* Available data *
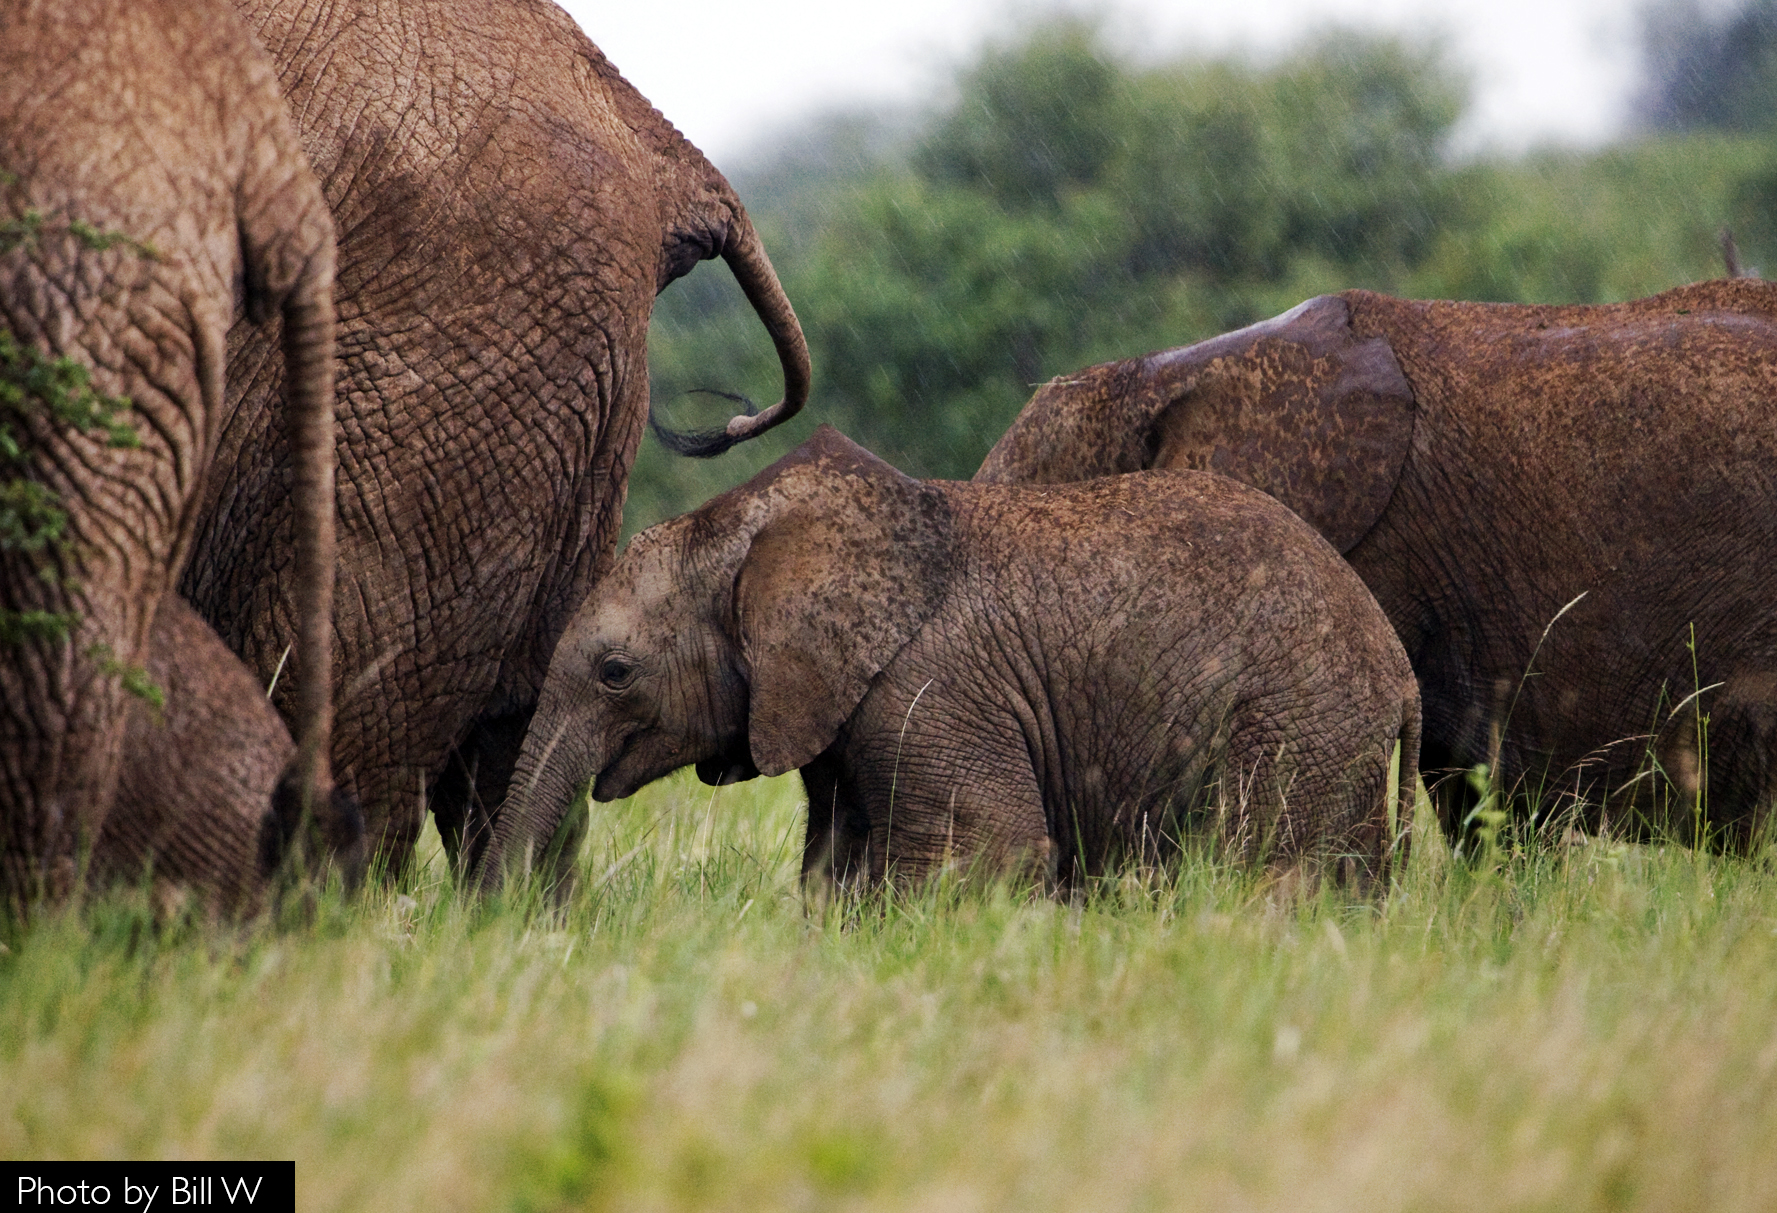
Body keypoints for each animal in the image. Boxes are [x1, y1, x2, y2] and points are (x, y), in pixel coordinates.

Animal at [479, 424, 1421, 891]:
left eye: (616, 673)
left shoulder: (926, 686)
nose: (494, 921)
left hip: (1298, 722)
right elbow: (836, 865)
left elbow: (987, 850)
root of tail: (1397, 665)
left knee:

* Exercise prompt *
When a line in the data contains the string "left", copy that line.

* Task solution *
left eye: (616, 673)
left shoulder: (926, 686)
left hip: (1298, 722)
left elbow: (987, 850)
left knee:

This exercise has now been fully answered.